The aliens “Peter” and “Costello” are portrayed as heptapods, which vaguely resemble the Cephalopod species of the world. Sentient beings like octopuses and squids have always exuded an otherworldly quality to them, and there have even been articles written about how close octopuses come the closest to intelligent alien life that we have. Science fiction and fantasy tales have, down the decades, even ascribed powers of the mind like telepathy or transcendental magic to Cephalopods. Recently, I have found a delightful folk tale from Kyoto that ties the no less than the Medicine Buddha, or Bhaisajyaguru. (Yakushi Nyorai in Japanese)
Just earlier this morning, I encountered a series of Tweets by @KyotoDailyPhoto about Eifuku-ji (永福寺), otherwise known as Temple of the Eternal Bliss. It is a relatively humble place, crowded among the stores of the Shinkyogoku shopping arcade (a five minute walk from Kyoto-Kawaramachi Station). Local residents and informed tourists and pilgrims actually know this place as Tako Yakushi-do (蛸薬師堂): the Temple of the Octopus Medicine Buddha. The Twitter account lists three reasons why this place is colloquially tied to an octopus. The first reason is the most comprehensive, and the most heartwarming. I quote the relevant Tweets in full:
“In 1249 a monk from the temple by the name of Zenko (善光) broke his Buddhist vows to buy his seriously ill mother a meal of octopus (he could only buy live octopus). His odd behaviour at the market caught the attention of the local people. 5/12
“Gathering around him they demanded Zenko show them what was in the bag. Reluctantly he emptied the contents. In place of the octopus were 8 glowing sutras (1 per tentacle). The crowd prostrated themselves before the holy scriptures & begged Zenko to forgive their behaviour. 6/12
“As soon as Zenko returned to the temple the sutras transformed back into an octopus. The octopus then returned to its true form, that of Yakushi, emitting a brilliant Lapis Lazuli light. This sacred light cured Zenko’s mother & propelled the temple to fame & fortune. 7/12”

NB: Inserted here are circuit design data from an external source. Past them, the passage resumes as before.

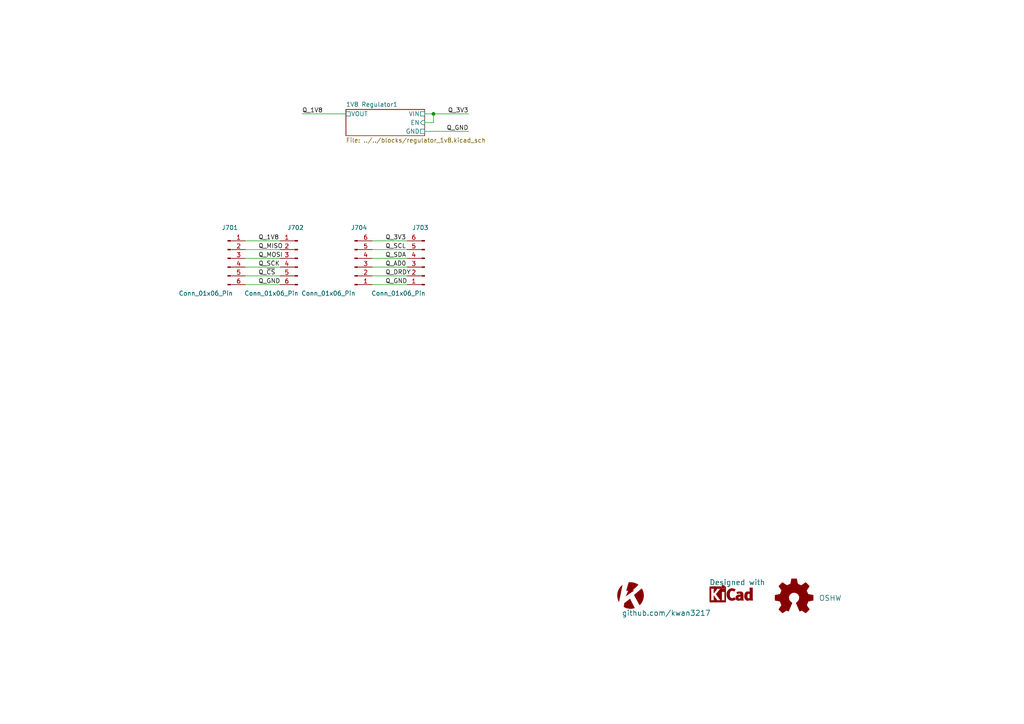
<source format=kicad_sch>
(kicad_sch (version 20230121) (generator eeschema)

  (uuid bc94e760-f8ab-4abe-bffc-be4558aa8a18)

  (paper "A4")

  

  (junction (at 125.73 33.02) (diameter 0) (color 0 0 0 0)
    (uuid b4036e68-c6f1-4ea3-b490-387bf50544c0)
  )

  (wire (pts (xy 107.95 77.47) (xy 118.11 77.47))
    (stroke (width 0) (type default))
    (uuid 03d320b4-7045-4b31-9f8b-292cfa70f3f2)
  )
  (wire (pts (xy 125.73 35.56) (xy 123.19 35.56))
    (stroke (width 0) (type default))
    (uuid 05c91921-994e-4478-9056-2273b4a6e909)
  )
  (wire (pts (xy 125.73 33.02) (xy 125.73 35.56))
    (stroke (width 0) (type default))
    (uuid 116a73d8-c064-4f32-8110-242fd76a9834)
  )
  (wire (pts (xy 71.12 82.55) (xy 81.28 82.55))
    (stroke (width 0) (type default))
    (uuid 2a2b5192-03a0-486e-bbdf-b5e734305904)
  )
  (wire (pts (xy 125.73 33.02) (xy 135.89 33.02))
    (stroke (width 0) (type default))
    (uuid 2f55cd3d-f23d-4507-91df-f151be3ac081)
  )
  (wire (pts (xy 107.95 80.01) (xy 118.11 80.01))
    (stroke (width 0) (type default))
    (uuid 30284626-e43d-40e8-af59-6e060cecad9e)
  )
  (wire (pts (xy 123.19 38.1) (xy 135.89 38.1))
    (stroke (width 0) (type default))
    (uuid 373ae2ba-5144-4340-8dcd-a536c6902458)
  )
  (wire (pts (xy 107.95 69.85) (xy 118.11 69.85))
    (stroke (width 0) (type default))
    (uuid 5ab0b229-f9f1-4d33-9d9c-ef826baea5bc)
  )
  (wire (pts (xy 107.95 74.93) (xy 118.11 74.93))
    (stroke (width 0) (type default))
    (uuid 7353eab0-2296-4ec9-b5c8-c87f0a5fee54)
  )
  (wire (pts (xy 107.95 82.55) (xy 118.11 82.55))
    (stroke (width 0) (type default))
    (uuid 7f1efc0f-c85c-415e-886c-dc4ed25a66e0)
  )
  (wire (pts (xy 71.12 80.01) (xy 81.28 80.01))
    (stroke (width 0) (type default))
    (uuid 82f85aea-60bb-422c-9c71-f943d4bb375e)
  )
  (wire (pts (xy 125.73 33.02) (xy 123.19 33.02))
    (stroke (width 0) (type default))
    (uuid 8d063e65-86f3-417d-9962-6d637461532e)
  )
  (wire (pts (xy 71.12 72.39) (xy 81.28 72.39))
    (stroke (width 0) (type default))
    (uuid 9d061bef-4731-45b1-b2e3-6eff10e98884)
  )
  (wire (pts (xy 107.95 72.39) (xy 118.11 72.39))
    (stroke (width 0) (type default))
    (uuid d5e0c69c-ecf4-4cec-ad01-3f00a85cb53b)
  )
  (wire (pts (xy 71.12 77.47) (xy 81.28 77.47))
    (stroke (width 0) (type default))
    (uuid de384fb1-c444-45f9-92d2-484175e4dce6)
  )
  (wire (pts (xy 87.63 33.02) (xy 100.33 33.02))
    (stroke (width 0) (type default))
    (uuid df6935fc-3e4a-4fce-b926-e1eb916776ee)
  )
  (wire (pts (xy 71.12 74.93) (xy 81.28 74.93))
    (stroke (width 0) (type default))
    (uuid ed53fc2a-ad13-43e6-a5dd-7440057d2dfa)
  )
  (wire (pts (xy 71.12 69.85) (xy 81.28 69.85))
    (stroke (width 0) (type default))
    (uuid f79d904d-f511-4119-a03e-5579c32770e2)
  )

  (label "Q_SCK" (at 74.93 77.47 0) (fields_autoplaced)
    (effects (font (size 1.27 1.27)) (justify left bottom))
    (uuid 052f74c0-8146-46ec-bcbc-cf6270d5091f)
  )
  (label "Q_SCL" (at 111.76 72.39 0) (fields_autoplaced)
    (effects (font (size 1.27 1.27)) (justify left bottom))
    (uuid 39691a8c-652e-4e9a-b04d-d43e8649754d)
  )
  (label "Q_1V8" (at 74.93 69.85 0) (fields_autoplaced)
    (effects (font (size 1.27 1.27)) (justify left bottom))
    (uuid 3e908fd4-5c4f-4997-bce4-9ff3ab9c2762)
  )
  (label "Q_DRDY" (at 111.76 80.01 0) (fields_autoplaced)
    (effects (font (size 1.27 1.27)) (justify left bottom))
    (uuid 685f2e1b-c769-4023-a858-da96f7c5f204)
  )
  (label "Q_3V3" (at 111.76 69.85 0) (fields_autoplaced)
    (effects (font (size 1.27 1.27)) (justify left bottom))
    (uuid 9b10d961-62e4-4ea7-a1c5-76426f5e62ca)
  )
  (label "Q_GND" (at 135.89 38.1 180) (fields_autoplaced)
    (effects (font (size 1.27 1.27)) (justify right bottom))
    (uuid a15f661c-8dd1-493a-986b-c3856c7b329a)
  )
  (label "Q_1V8" (at 87.63 33.02 0) (fields_autoplaced)
    (effects (font (size 1.27 1.27)) (justify left bottom))
    (uuid acb2643c-6e06-4000-8b58-6ab2abeb9165)
  )
  (label "Q_GND" (at 111.76 82.55 0) (fields_autoplaced)
    (effects (font (size 1.27 1.27)) (justify left bottom))
    (uuid b614e9b8-9f64-4f45-a41a-ab0f1bdba050)
  )
  (label "Q_SDA" (at 111.76 74.93 0) (fields_autoplaced)
    (effects (font (size 1.27 1.27)) (justify left bottom))
    (uuid bad98687-b053-4b63-a622-36721974f877)
  )
  (label "Q_MISO" (at 74.93 72.39 0) (fields_autoplaced)
    (effects (font (size 1.27 1.27)) (justify left bottom))
    (uuid bfda70c0-1db8-4e4a-b9bc-1b62984de66e)
  )
  (label "Q_~{CS}" (at 74.93 80.01 0) (fields_autoplaced)
    (effects (font (size 1.27 1.27)) (justify left bottom))
    (uuid ced9a2c8-dd95-4d11-886c-3a3893b80835)
  )
  (label "Q_GND" (at 74.93 82.55 0) (fields_autoplaced)
    (effects (font (size 1.27 1.27)) (justify left bottom))
    (uuid de99a41e-8c0c-4a8e-96c4-928193164b28)
  )
  (label "Q_MOSI" (at 74.93 74.93 0) (fields_autoplaced)
    (effects (font (size 1.27 1.27)) (justify left bottom))
    (uuid dee9173e-b0dc-4fa3-81d0-40cd47a760ee)
  )
  (label "Q_3V3" (at 135.89 33.02 180) (fields_autoplaced)
    (effects (font (size 1.27 1.27)) (justify right bottom))
    (uuid e086bff3-7720-48df-9ac4-d7b8a132fe01)
  )
  (label "Q_AD0" (at 111.76 77.47 0) (fields_autoplaced)
    (effects (font (size 1.27 1.27)) (justify left bottom))
    (uuid ef374044-ac71-499d-8374-5cf053469df8)
  )

  (symbol (lib_id "KwanSystems:DesignedWithKicad") (at 212.09 173.99 0) (unit 1)
    (in_bom no) (on_board yes) (dnp no)
    (uuid 5197e971-e548-421b-ac00-99f42d0ba779)
    (property "Reference" "G702" (at 212.09 176.53 0)
      (effects (font (size 1.524 1.524)) hide)
    )
    (property "Value" "Designed with" (at 205.74 168.91 0)
      (effects (font (size 1.524 1.524)) (justify left))
    )
    (property "Footprint" "KwanSystems:Symbol_KiCAD-Logo_CopperAndSilkScreenTop_small" (at 210.82 179.07 0)
      (effects (font (size 1.524 1.524)) hide)
    )
    (property "Datasheet" "" (at 212.09 173.99 0)
      (effects (font (size 1.524 1.524)) hide)
    )
    (instances
      (project "stamp_tester"
        (path "/bc94e760-f8ab-4abe-bffc-be4558aa8a18"
          (reference "G702") (unit 1)
        )
      )
    )
  )

  (symbol (lib_id "Connector:Conn_01x06_Pin") (at 102.87 77.47 0) (mirror x) (unit 1)
    (in_bom yes) (on_board yes) (dnp no)
    (uuid 5ba718c6-a8e9-4407-8549-d096d55e9d44)
    (property "Reference" "J704" (at 104.14 66.04 0)
      (effects (font (size 1.27 1.27)))
    )
    (property "Value" "Conn_01x06_Pin" (at 95.25 85.09 0)
      (effects (font (size 1.27 1.27)))
    )
    (property "Footprint" "Connector_PinHeader_2.54mm:PinHeader_1x06_P2.54mm_Vertical" (at 102.87 77.47 0)
      (effects (font (size 1.27 1.27)) hide)
    )
    (property "Datasheet" "~" (at 102.87 77.47 0)
      (effects (font (size 1.27 1.27)) hide)
    )
    (property "Mouser" "855-M20-9990646" (at 102.87 77.47 0)
      (effects (font (size 1.27 1.27)) hide)
    )
    (property "Number in cart" "" (at 102.87 77.47 0)
      (effects (font (size 1.27 1.27)) hide)
    )
    (property "Number on hand" "2" (at 102.87 77.47 0)
      (effects (font (size 1.27 1.27)) hide)
    )
    (property "Digikey" "952-2270-ND" (at 102.87 77.47 0)
      (effects (font (size 1.27 1.27)) hide)
    )
    (property "Part Number" "M20-9990646" (at 102.87 77.47 0)
      (effects (font (size 1.27 1.27)) hide)
    )
    (pin "1" (uuid 683ae03d-e9f9-4702-ae0a-6ca29f614a0b))
    (pin "2" (uuid ee97ffcd-c791-466c-a73d-184a9a707191))
    (pin "3" (uuid a0e092c3-53f8-4068-85cb-af0e466dce5b))
    (pin "4" (uuid 7476ed44-a5e3-48c1-9e06-22cfab9b14bf))
    (pin "5" (uuid 2b9ff144-cf1b-4a43-a2e7-9094a61e9936))
    (pin "6" (uuid 35bb7ecc-d6e4-499e-a521-43fe16816aa7))
    (instances
      (project "stamp_tester"
        (path "/bc94e760-f8ab-4abe-bffc-be4558aa8a18"
          (reference "J704") (unit 1)
        )
      )
    )
  )

  (symbol (lib_id "Connector:Conn_01x06_Pin") (at 123.19 77.47 180) (unit 1)
    (in_bom yes) (on_board yes) (dnp no)
    (uuid 7354cbd7-1b89-4a23-9f0a-688c429ce3d7)
    (property "Reference" "J703" (at 121.92 66.04 0)
      (effects (font (size 1.27 1.27)))
    )
    (property "Value" "Conn_01x06_Pin" (at 115.57 85.09 0)
      (effects (font (size 1.27 1.27)))
    )
    (property "Footprint" "Connector_PinSocket_2.54mm:PinSocket_1x06_P2.54mm_Vertical" (at 123.19 77.47 0)
      (effects (font (size 1.27 1.27)) hide)
    )
    (property "Datasheet" "~" (at 123.19 77.47 0)
      (effects (font (size 1.27 1.27)) hide)
    )
    (property "Mouser" "538-90147-1106" (at 123.19 77.47 0)
      (effects (font (size 1.27 1.27)) hide)
    )
    (property "Number in cart" "" (at 123.19 77.47 0)
      (effects (font (size 1.27 1.27)) hide)
    )
    (property "Number on hand" "2" (at 123.19 77.47 0)
      (effects (font (size 1.27 1.27)) hide)
    )
    (property "Part Number" "90147-1106" (at 123.19 77.47 0)
      (effects (font (size 1.27 1.27)) hide)
    )
    (property "Digikey" "WM4223-ND" (at 123.19 77.47 0)
      (effects (font (size 1.27 1.27)) hide)
    )
    (pin "1" (uuid 8de3e53f-4ed3-4b68-80af-54013688103d))
    (pin "2" (uuid 29cf0aef-24fd-4cac-8831-324d9ded78c7))
    (pin "3" (uuid 2f8269b9-4f6a-4ee9-8ccd-516b68960f27))
    (pin "4" (uuid adc2782d-3f94-4dfd-b172-6a71308d1363))
    (pin "5" (uuid 73ddf6c1-394c-43db-81c7-06cf778b34b9))
    (pin "6" (uuid 86adfa8b-130f-4586-aa5d-d277abb1f9bf))
    (instances
      (project "stamp_tester"
        (path "/bc94e760-f8ab-4abe-bffc-be4558aa8a18"
          (reference "J703") (unit 1)
        )
      )
    )
  )

  (symbol (lib_id "Connector:Conn_01x06_Pin") (at 86.36 74.93 0) (mirror y) (unit 1)
    (in_bom yes) (on_board yes) (dnp no)
    (uuid a15e4c51-29dd-4772-9536-65c8b9b098e6)
    (property "Reference" "J702" (at 85.725 66.04 0)
      (effects (font (size 1.27 1.27)))
    )
    (property "Value" "Conn_01x06_Pin" (at 78.74 85.09 0)
      (effects (font (size 1.27 1.27)))
    )
    (property "Footprint" "Connector_PinHeader_2.54mm:PinHeader_1x06_P2.54mm_Vertical" (at 86.36 74.93 0)
      (effects (font (size 1.27 1.27)) hide)
    )
    (property "Datasheet" "~" (at 86.36 74.93 0)
      (effects (font (size 1.27 1.27)) hide)
    )
    (property "Mouser" "855-M20-9990646" (at 86.36 74.93 0)
      (effects (font (size 1.27 1.27)) hide)
    )
    (property "Number in cart" "" (at 86.36 74.93 0)
      (effects (font (size 1.27 1.27)) hide)
    )
    (property "Number on hand" "2" (at 86.36 74.93 0)
      (effects (font (size 1.27 1.27)) hide)
    )
    (property "Digikey" "952-2270-ND" (at 86.36 74.93 0)
      (effects (font (size 1.27 1.27)) hide)
    )
    (property "Part Number" "M20-9990646" (at 86.36 74.93 0)
      (effects (font (size 1.27 1.27)) hide)
    )
    (pin "1" (uuid e89cd209-afb4-45ba-8e36-4a1b0361bf9c))
    (pin "2" (uuid aeecf2e0-635f-4f7c-aa4d-160c23b797da))
    (pin "3" (uuid 07083bdc-4d9a-4e68-be5c-969fc2106053))
    (pin "4" (uuid b57e703a-0da6-4e90-a33a-a2139a15d10c))
    (pin "5" (uuid 002c511d-a453-433d-b7bc-60ce2f76abe0))
    (pin "6" (uuid 8c712ab9-c374-4830-b457-507be41cc78b))
    (instances
      (project "stamp_tester"
        (path "/bc94e760-f8ab-4abe-bffc-be4558aa8a18"
          (reference "J702") (unit 1)
        )
      )
    )
  )

  (symbol (lib_id "KwanSystems:OSHW") (at 229.87 173.99 0) (unit 1)
    (in_bom no) (on_board yes) (dnp no) (fields_autoplaced)
    (uuid be185c06-ba37-4cd2-94d1-65d5eeeae88c)
    (property "Reference" "G703" (at 238.76 175.26 0)
      (effects (font (size 1.524 1.524)) hide)
    )
    (property "Value" "OSHW" (at 237.49 173.4566 0)
      (effects (font (size 1.524 1.524)) (justify left))
    )
    (property "Footprint" "KwanSystems:OSHW-Symbol_4x3.6mm_SolderMask" (at 237.49 179.07 0)
      (effects (font (size 1.524 1.524)) hide)
    )
    (property "Datasheet" "~" (at 229.87 173.99 0)
      (effects (font (size 1.524 1.524)) hide)
    )
    (instances
      (project "stamp_tester"
        (path "/bc94e760-f8ab-4abe-bffc-be4558aa8a18"
          (reference "G703") (unit 1)
        )
      )
    )
  )

  (symbol (lib_id "Connector:Conn_01x06_Pin") (at 66.04 74.93 0) (unit 1)
    (in_bom yes) (on_board yes) (dnp no)
    (uuid f765485f-ed43-40f0-932a-55097edb9f00)
    (property "Reference" "J701" (at 66.675 66.04 0)
      (effects (font (size 1.27 1.27)))
    )
    (property "Value" "Conn_01x06_Pin" (at 59.69 85.09 0)
      (effects (font (size 1.27 1.27)))
    )
    (property "Footprint" "Connector_PinSocket_2.54mm:PinSocket_1x06_P2.54mm_Vertical" (at 66.04 74.93 0)
      (effects (font (size 1.27 1.27)) hide)
    )
    (property "Datasheet" "~" (at 66.04 74.93 0)
      (effects (font (size 1.27 1.27)) hide)
    )
    (property "Mouser" "538-90147-1106" (at 66.04 74.93 0)
      (effects (font (size 1.27 1.27)) hide)
    )
    (property "Number in cart" "" (at 66.04 74.93 0)
      (effects (font (size 1.27 1.27)) hide)
    )
    (property "Number on hand" "2" (at 66.04 74.93 0)
      (effects (font (size 1.27 1.27)) hide)
    )
    (property "Part Number" "90147-1106" (at 66.04 74.93 0)
      (effects (font (size 1.27 1.27)) hide)
    )
    (property "Digikey" "WM4223-ND" (at 66.04 74.93 0)
      (effects (font (size 1.27 1.27)) hide)
    )
    (pin "1" (uuid b8f5b7d6-ed88-4e9f-a25b-fec88be35b5a))
    (pin "2" (uuid 3929956e-2b90-4fe6-8d90-e04d789f10be))
    (pin "3" (uuid aaa3a75a-40b0-4c4e-8b47-5df9b521a3e9))
    (pin "4" (uuid 99bb39f4-7ad7-479b-af0c-1301e449c10e))
    (pin "5" (uuid 7a139b81-4626-4810-8742-1cea82f9517a))
    (pin "6" (uuid 6dacbc7c-8456-4a90-9dcc-a691645ce5d4))
    (instances
      (project "stamp_tester"
        (path "/bc94e760-f8ab-4abe-bffc-be4558aa8a18"
          (reference "J701") (unit 1)
        )
      )
    )
  )

  (symbol (lib_id "KwanSystems:KwanSystems") (at 182.88 172.72 0) (unit 1)
    (in_bom no) (on_board yes) (dnp no)
    (uuid fea82cab-a0ac-44f9-9bd0-76b03fcaafea)
    (property "Reference" "G701" (at 182.88 172.72 0)
      (effects (font (size 1.524 1.524)) hide)
    )
    (property "Value" "github.com/kwan3217" (at 180.34 177.8 0)
      (effects (font (size 1.524 1.524)) (justify left))
    )
    (property "Footprint" "KwanSystems:KWAN_CIRCLE" (at 182.88 167.64 0)
      (effects (font (size 1.524 1.524)) hide)
    )
    (property "Datasheet" "" (at 182.88 172.72 0)
      (effects (font (size 1.524 1.524)) hide)
    )
    (instances
      (project "stamp_tester"
        (path "/bc94e760-f8ab-4abe-bffc-be4558aa8a18"
          (reference "G701") (unit 1)
        )
      )
    )
  )

  (sheet (at 100.33 31.75) (size 22.86 7.62) (fields_autoplaced)
    (stroke (width 0.1524) (type solid))
    (fill (color 0 0 0 0.0000))
    (uuid f626bd87-a9c2-4f08-af29-d00a1c06cd07)
    (property "Sheetname" "1V8 Regulator1" (at 100.33 31.0384 0)
      (effects (font (size 1.27 1.27)) (justify left bottom))
    )
    (property "Sheetfile" "../../blocks/regulator_1v8.kicad_sch" (at 100.33 39.9546 0)
      (effects (font (size 1.27 1.27)) (justify left top))
    )
    (pin "VOUT" passive (at 100.33 33.02 180)
      (effects (font (size 1.27 1.27)) (justify left))
      (uuid 8dff9828-d336-4cbc-b5c4-72f4a7e7a411)
    )
    (pin "GND" passive (at 123.19 38.1 0)
      (effects (font (size 1.27 1.27)) (justify right))
      (uuid 1c1b69f5-9516-4274-8d56-067a904f6746)
    )
    (pin "VIN" passive (at 123.19 33.02 0)
      (effects (font (size 1.27 1.27)) (justify right))
      (uuid f85a358b-0b15-4970-869b-aa8728d71ab5)
    )
    (pin "EN" input (at 123.19 35.56 0)
      (effects (font (size 1.27 1.27)) (justify right))
      (uuid b0331f1c-246d-48d2-adbe-790c879fd21a)
    )
    (instances
      (project "stamp_tester"
        (path "/bc94e760-f8ab-4abe-bffc-be4558aa8a18" (page "2"))
      )
    )
  )

  (sheet_instances
    (path "/" (page "1"))
  )
)

</source>
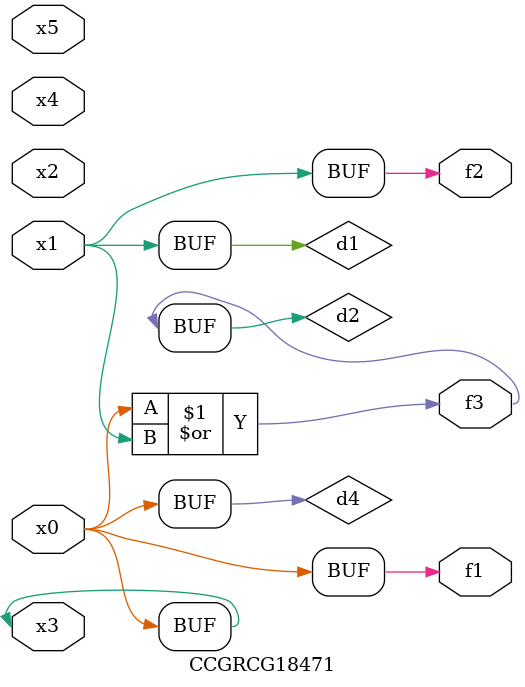
<source format=v>
module CCGRCG18471(
	input x0, x1, x2, x3, x4, x5,
	output f1, f2, f3
);

	wire d1, d2, d3, d4;

	and (d1, x1);
	or (d2, x0, x1);
	nand (d3, x0, x5);
	buf (d4, x0, x3);
	assign f1 = d4;
	assign f2 = d1;
	assign f3 = d2;
endmodule

</source>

These days at Eifuku-ji, there is a little octopus sculpture embodying one of the Medicine Buddha’s more unusual animal guises. It is called affectionately “Nade Octopus” (なで蛸); nade means to stroke, pet, or caress gently. By stroking this octopus with the left hand, a visitor can have their illness healed, and as such has become a popular fixture of the Shinkyogoku area.
In the folk tale of the Octopus Medicine Buddha and Arrival, we see otherworldly beings bringing healing and understanding to the people. They represent the unfathomable, the depthless, the incomprehensible, but that which is fundamentally benevolent, placid, and benign. Their very appearance is disconcerting without appearing (unless there is artistic exaggeration) threatening, and can even look cute and endearing, with tako characters being a fixture in Japanese pop culture and anime. The mystery and mystique of Cephalopods perhaps captures, visually and artistically, the inexpressible, ineffable nature of enlightened beings. We may fear the unknown and the infinite, but at least in Tako Yakushi and the heptapods of Arrival, we are slightly reassured that they want to share infinity with us.